__What to do__. Each record is to be duplicated exactly, with nothing added.

**** Data

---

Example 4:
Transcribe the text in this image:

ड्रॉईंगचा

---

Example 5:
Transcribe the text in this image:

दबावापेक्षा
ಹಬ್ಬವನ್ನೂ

********

__Solution to the problem__.
---

Example 4:
Transcribe the text in this image:

ड्रॉईंगचा

---

Example 5:
Transcribe the text in this image:

दबावापेक्षा
ಹಬ್ಬವನ್ನೂ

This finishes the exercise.